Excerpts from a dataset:
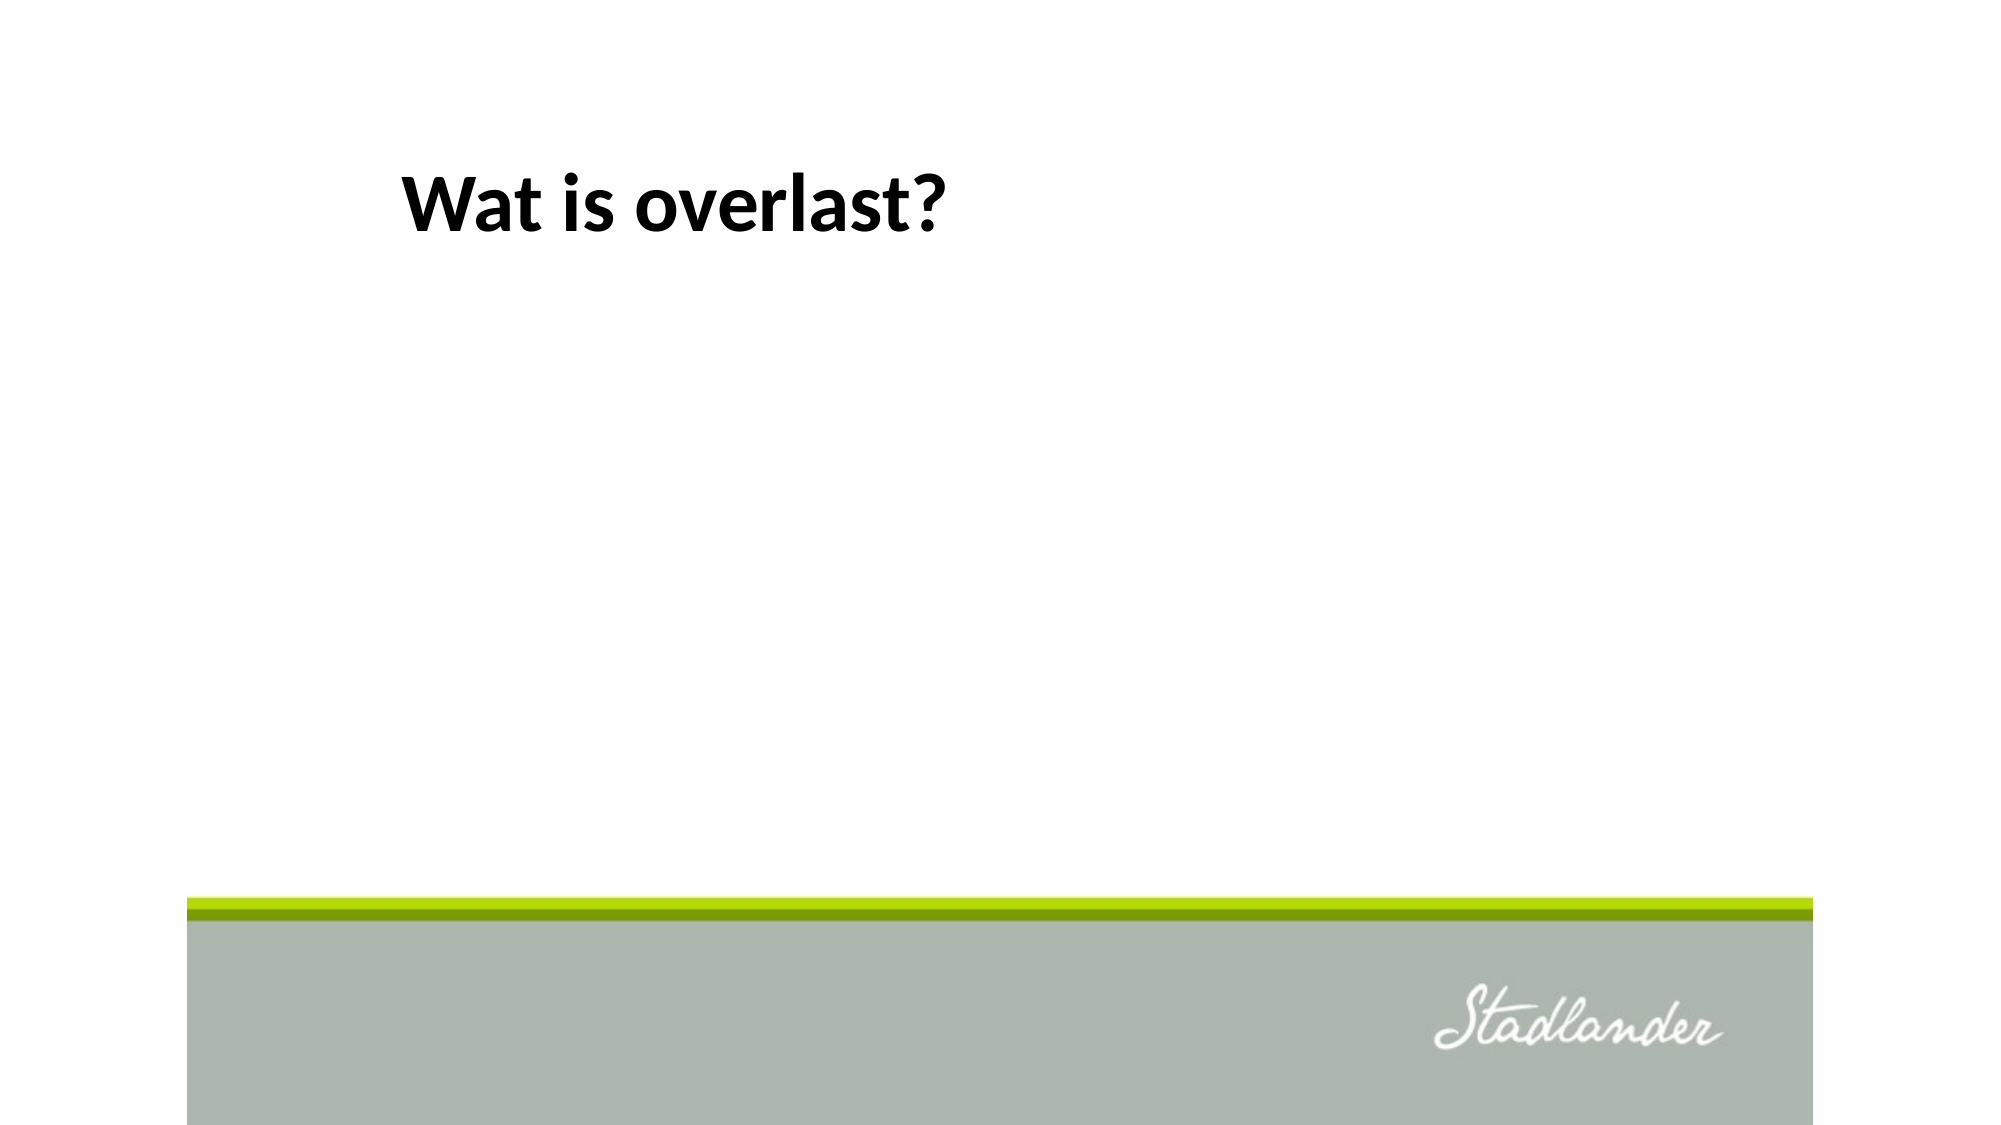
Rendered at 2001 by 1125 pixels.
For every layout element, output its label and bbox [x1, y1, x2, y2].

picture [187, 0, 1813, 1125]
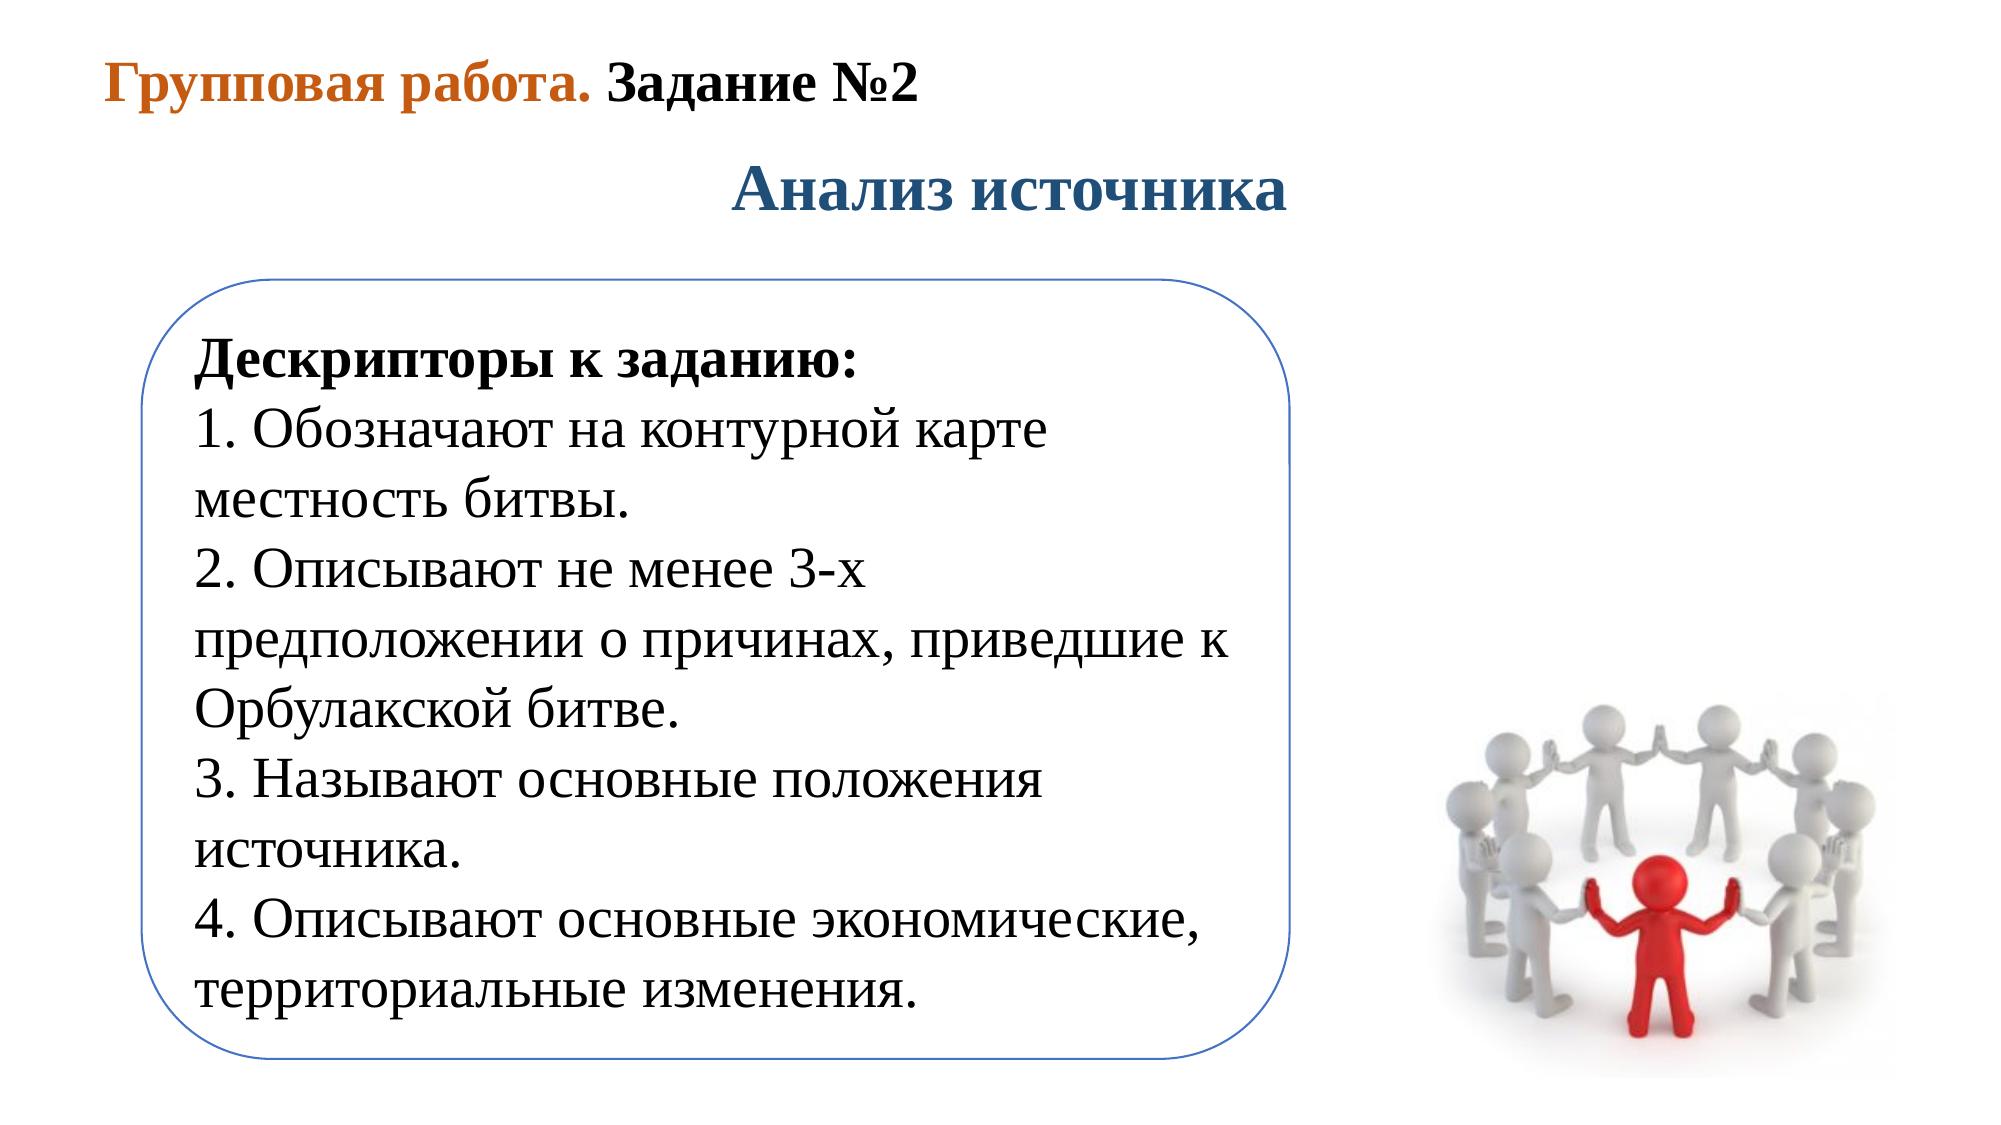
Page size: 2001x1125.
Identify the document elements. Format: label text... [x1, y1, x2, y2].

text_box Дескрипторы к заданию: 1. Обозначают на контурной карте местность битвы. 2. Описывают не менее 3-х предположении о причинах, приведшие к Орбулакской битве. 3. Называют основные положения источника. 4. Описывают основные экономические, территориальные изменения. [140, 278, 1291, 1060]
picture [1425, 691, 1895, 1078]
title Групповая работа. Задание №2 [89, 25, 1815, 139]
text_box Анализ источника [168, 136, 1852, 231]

**TASK REQUIREMENTS**
Above are the records; copy exactly the lines from the one with "For every layout" through the one with "Page size: 2001x1125.", including both, and nothing more. Leave out pictures.

**YOUR SOLUTION**
For every layout element, output its label and bbox [x1, y1, x2, y2].

picture [187, 0, 1813, 1125]
Page size: 2001x1125.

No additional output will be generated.